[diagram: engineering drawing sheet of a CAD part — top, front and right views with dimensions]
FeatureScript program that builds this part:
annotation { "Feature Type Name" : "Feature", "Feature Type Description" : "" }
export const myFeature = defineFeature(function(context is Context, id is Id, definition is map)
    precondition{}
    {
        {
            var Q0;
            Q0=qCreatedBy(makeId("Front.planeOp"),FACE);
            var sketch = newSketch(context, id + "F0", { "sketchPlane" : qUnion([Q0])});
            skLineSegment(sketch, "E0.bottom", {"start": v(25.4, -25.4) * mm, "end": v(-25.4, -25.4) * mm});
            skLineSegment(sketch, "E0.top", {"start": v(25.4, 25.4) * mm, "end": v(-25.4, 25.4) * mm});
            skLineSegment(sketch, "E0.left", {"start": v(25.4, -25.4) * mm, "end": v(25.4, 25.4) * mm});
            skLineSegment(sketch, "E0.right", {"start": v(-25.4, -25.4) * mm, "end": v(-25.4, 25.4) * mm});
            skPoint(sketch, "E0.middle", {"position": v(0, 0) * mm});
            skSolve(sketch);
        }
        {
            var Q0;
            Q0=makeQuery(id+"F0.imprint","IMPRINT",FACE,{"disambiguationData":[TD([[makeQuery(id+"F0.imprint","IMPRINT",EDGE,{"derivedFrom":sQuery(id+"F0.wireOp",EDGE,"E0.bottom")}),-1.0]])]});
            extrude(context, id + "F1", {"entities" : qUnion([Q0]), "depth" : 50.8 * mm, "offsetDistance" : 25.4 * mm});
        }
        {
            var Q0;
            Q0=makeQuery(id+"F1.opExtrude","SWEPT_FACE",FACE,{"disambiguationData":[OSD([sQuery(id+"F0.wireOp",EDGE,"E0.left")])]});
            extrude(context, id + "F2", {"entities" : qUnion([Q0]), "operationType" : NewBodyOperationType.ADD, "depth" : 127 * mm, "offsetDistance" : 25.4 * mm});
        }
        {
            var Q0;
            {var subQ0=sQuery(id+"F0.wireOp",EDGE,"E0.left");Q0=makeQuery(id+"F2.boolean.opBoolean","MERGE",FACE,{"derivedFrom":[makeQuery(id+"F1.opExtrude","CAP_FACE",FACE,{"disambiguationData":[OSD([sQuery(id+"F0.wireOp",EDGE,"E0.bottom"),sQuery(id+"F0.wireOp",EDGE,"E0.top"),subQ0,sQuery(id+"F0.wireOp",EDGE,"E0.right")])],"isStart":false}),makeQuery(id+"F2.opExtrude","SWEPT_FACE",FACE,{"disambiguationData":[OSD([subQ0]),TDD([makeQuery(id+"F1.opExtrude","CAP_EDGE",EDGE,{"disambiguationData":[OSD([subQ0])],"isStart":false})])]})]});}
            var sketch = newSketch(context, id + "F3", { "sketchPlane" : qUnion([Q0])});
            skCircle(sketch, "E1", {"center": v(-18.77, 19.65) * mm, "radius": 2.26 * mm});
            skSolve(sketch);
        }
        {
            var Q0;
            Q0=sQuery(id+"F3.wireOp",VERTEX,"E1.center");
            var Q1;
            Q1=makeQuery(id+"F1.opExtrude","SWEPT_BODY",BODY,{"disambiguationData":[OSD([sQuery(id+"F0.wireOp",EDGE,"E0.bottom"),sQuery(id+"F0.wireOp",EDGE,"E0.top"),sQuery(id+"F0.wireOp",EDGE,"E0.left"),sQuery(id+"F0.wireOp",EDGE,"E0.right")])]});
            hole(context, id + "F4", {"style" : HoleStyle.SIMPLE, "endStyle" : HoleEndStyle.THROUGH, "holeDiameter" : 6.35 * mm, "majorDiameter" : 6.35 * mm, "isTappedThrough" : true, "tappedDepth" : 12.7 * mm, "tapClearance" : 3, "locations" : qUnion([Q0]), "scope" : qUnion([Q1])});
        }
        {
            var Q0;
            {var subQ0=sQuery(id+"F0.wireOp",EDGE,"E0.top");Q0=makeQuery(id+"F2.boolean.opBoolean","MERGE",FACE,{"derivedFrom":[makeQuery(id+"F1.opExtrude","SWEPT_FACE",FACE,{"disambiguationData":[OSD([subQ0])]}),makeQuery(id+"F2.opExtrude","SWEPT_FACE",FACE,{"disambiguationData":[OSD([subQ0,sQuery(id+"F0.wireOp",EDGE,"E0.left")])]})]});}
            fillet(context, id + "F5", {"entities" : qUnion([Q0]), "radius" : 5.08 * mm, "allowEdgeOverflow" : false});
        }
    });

**Job:** How many lines in the records above contain the string "radius"? Give only the number.

**Task result:** 2